May 20, 2005

We are currently at the Feni Islands off the east coast of New Ireland. We left Kavieng last week and stopped for one night at Tabar before pushing on to here. We have motored the whole time as there is no wind. The anchorage is lovely and protected. There are several families near where we are and the people are lovely and welcoming.

They are very interested in trading things unfortunately they don’t have a lot to trade except some fruit and vegetables. We make ridiculous trades like a kilo of rice for a huge cucumber. All the fruit and vegetables here seem huge and the skins super thick. I guess that’s the natural way and we in the west have bred fruit with thin skins. I don’t know really but the grapefruit here is the size of soccer balls and the cucumbers are like melons. We basically just have decided to give gifts of rice and sugar (all pretty cheap items) and they are thrilled. They did say they will buy it from us which I thought showed a lot of pride but we feel pretty stupid taking 50 cents from people who probably make $100 a year. I give lollipops to the kids and Jonah gives his old toys of which he has small mountains.

The anchorage is tucked in behind a small islet and we had to move the first time because it was too shallow and we were hitting coral heads. The coral is lovely around here – amazing perfect stuff right in front of where people live.

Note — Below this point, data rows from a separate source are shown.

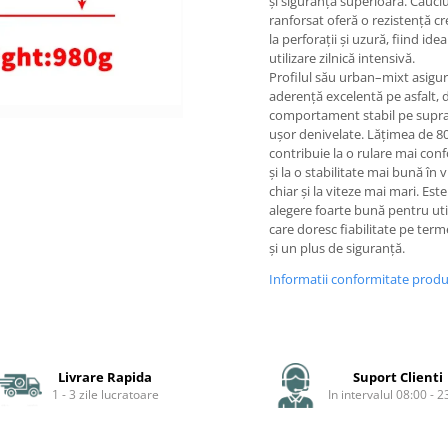
și siguranță superioară. Cauci
ranforsat oferă o rezistență c
la perforații și uzură, fiind ide
utilizare zilnică intensivă.
Profilul său urban–mixt asigu
aderență excelentă pe asfalt, d
comportament stabil pe supra
ușor denivelate. Lățimea de 
contribuie la o rulare mai conf
și la o stabilitate mai bună în v
chiar și la viteze mai mari. Este
alegere foarte bună pentru util
care doresc fiabilitate pe ter
și un plus de siguranță.
Informatii conformitate prod
Livrare Rapida
Suport Clienti
1 - 3 zile lucratoare
In intervalul 08:00 - 2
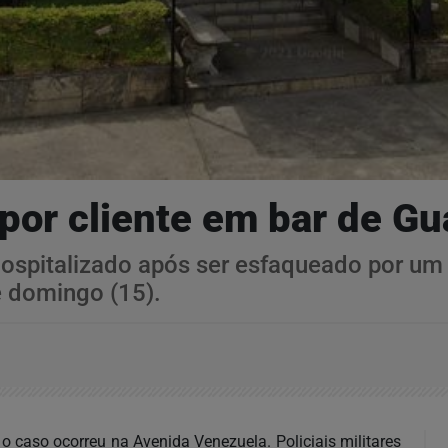
or cliente em bar de Gu
spitalizado após ser esfaqueado por um 
e domingo (15).
o caso ocorreu na Avenida Venezuela. Policiais militares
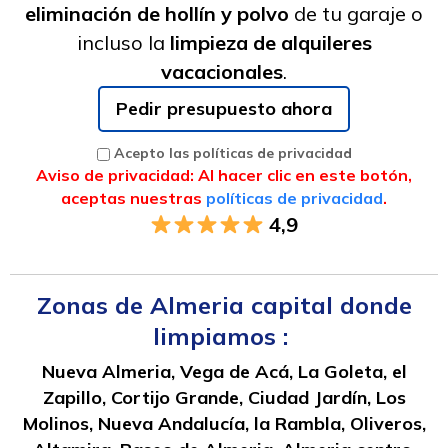
eliminación de hollín y polvo
de tu garaje o
incluso la
limpieza de alquileres
vacacionales
.
Pedir presupuesto ahora
Acepto las políticas de privacidad
Aviso de privacidad: Al hacer clic en este botón,
aceptas nuestras
políticas de privacidad
.
4,9
Zonas de Almeria capital donde
limpiamos :
Nueva Almeria, Vega de Acá, La Goleta, el
Zapillo, Cortijo Grande, Ciudad Jardín, Los
Molinos, Nueva Andalucía, la Rambla, Oliveros,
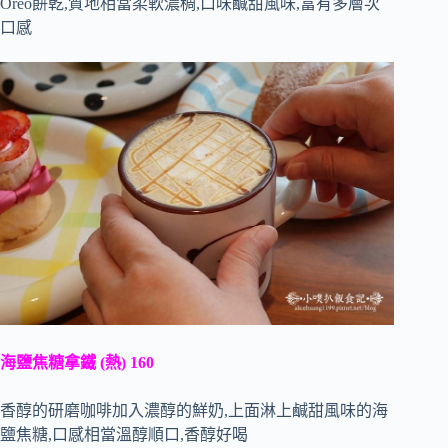
Oreo餅乾,質地相當柔軟濃稠,口味鹹甜風味,富有多層次
口感
海鹽焦糖拿鐵 (熱) 160
香醇的研磨咖啡加入濃醇的鮮奶,上面淋上鹹甜風味的海
鹽焦糖,口感相當溫醇順口,香醇好喝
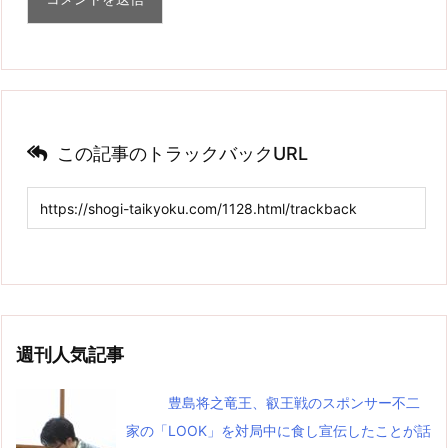
この記事のトラックバックURL
週刊人気記事
豊島将之竜王、叡王戦のスポンサー不二
家の「LOOK」を対局中に食し宣伝したことが話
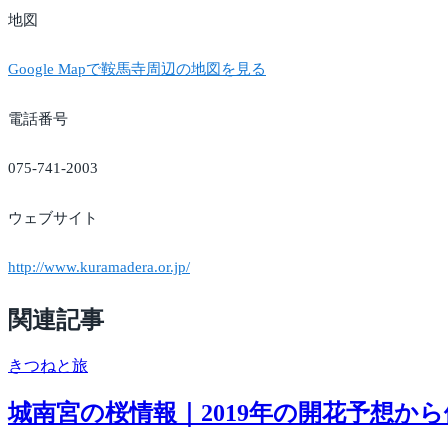
地図
Google Mapで鞍馬寺周辺の地図を見る
電話番号
075-741-2003
ウェブサイト
http://www.kuramadera.or.jp/
関連記事
きつね
と旅
城南宮の桜情報｜2019年の開花予想か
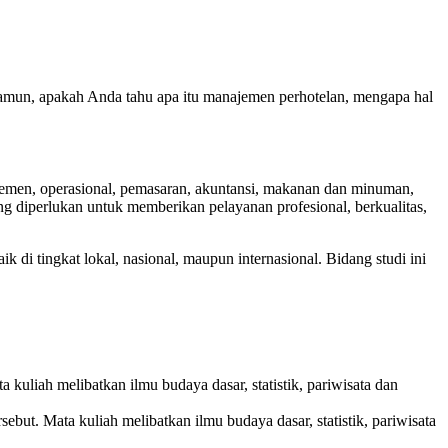
Namun, apakah Anda tahu apa itu manajemen perhotelan, mengapa hal
ajemen, operasional, pemasaran, akuntansi, makanan dan minuman,
ng diperlukan untuk memberikan pelayanan profesional, berkualitas,
 di tingkat lokal, nasional, maupun internasional. Bidang studi ini
uliah melibatkan ilmu budaya dasar, statistik, pariwisata dan
ut. Mata kuliah melibatkan ilmu budaya dasar, statistik, pariwisata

The current can pick up between the main island and the little islet. This morning I heard some voices shouting and I saw three tiny kids had taken one the big outrigger canoes and where being taken away from shore by the current. The Dad started swimming after them and I got in the rowboat (we decided not to use the inflatable) and went to rescue the little kids. I got hold of the canoe and the little kids (around 3 years old) promptly started screaming in terror. I guess being swept away was scary but being saved by a crazy white woman in shorts and sunglasses proved to be too much. I held the canoe till the dad caught up and we brought the boat along side the Queen Jane. A dugout canoe even with an outrigger is a fairly unstable craft and is tricky to get into from the water. The dad climbed onto our swim ladder while I swung the canoe around so he could get in. He said the kids were just playing in the shallows until the current grabbed the boat. Kids! Two of them were identical twins called Jordan and Zordan.

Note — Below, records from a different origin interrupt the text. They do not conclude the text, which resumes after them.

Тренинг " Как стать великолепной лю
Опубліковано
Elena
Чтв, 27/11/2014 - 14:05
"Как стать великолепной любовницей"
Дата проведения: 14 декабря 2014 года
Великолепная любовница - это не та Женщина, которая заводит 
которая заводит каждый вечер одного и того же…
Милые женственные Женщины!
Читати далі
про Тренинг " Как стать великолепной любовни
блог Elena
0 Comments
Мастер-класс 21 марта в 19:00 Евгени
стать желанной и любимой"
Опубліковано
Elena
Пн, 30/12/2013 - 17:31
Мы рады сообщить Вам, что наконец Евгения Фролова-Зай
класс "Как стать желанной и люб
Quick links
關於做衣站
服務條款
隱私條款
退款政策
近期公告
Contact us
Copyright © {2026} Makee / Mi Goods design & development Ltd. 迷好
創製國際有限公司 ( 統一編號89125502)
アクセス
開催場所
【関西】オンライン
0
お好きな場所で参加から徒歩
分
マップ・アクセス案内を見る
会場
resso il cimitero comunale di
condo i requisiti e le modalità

Yesterday I rowed in two trips 10 kids to the little islet so everyone could play. I sat with the girls while they tried to teach me a little song and game. You had three rocks one held in your palm while you bounced the second one up and down and the third you hit the rock in your palm on certain beats.

Off we go off we go off we go to Goroka and Port Moresby.

We come we go we go we come to Goroka and Port Moresby.

I was miserable at it and they giggled like mad at my attempts. I rowed the girls to the Queen Jane and let them look around for a bit on deck and then took them back to land. Jonah had lots of fun running around and getting the big guys to carve spears for him from bamboo sticks lying around.

I am very impressed with the English language skills that many of the people have here. They all speak their own language, PNG pidgin, and some also speak English. Phew the language skills these people have are quite impressive. There are about 700 different distinct languages in PNG so pidgin is the lingual franca. It’s a bit different from Vanuatu pidgin but very much the same mutilated English that missionaries decided to teach because they thought the locals were too dumb. So to forget is “tinktink lusim” – if you say it out loud you realize its “think think lose them”. Or “em i haus bilong yu stap?” which is “Where is your house?”. But faced with a local talking at a fast clip – its hard to make out much of what they are saying, except for a word here or there which makes you think you might have a clue as to what they are staying. The girls on the beach asked me where I was from and I said USA and then when they looked confused I said “United States of America” and they all broke into smiles and repeated my words to each other.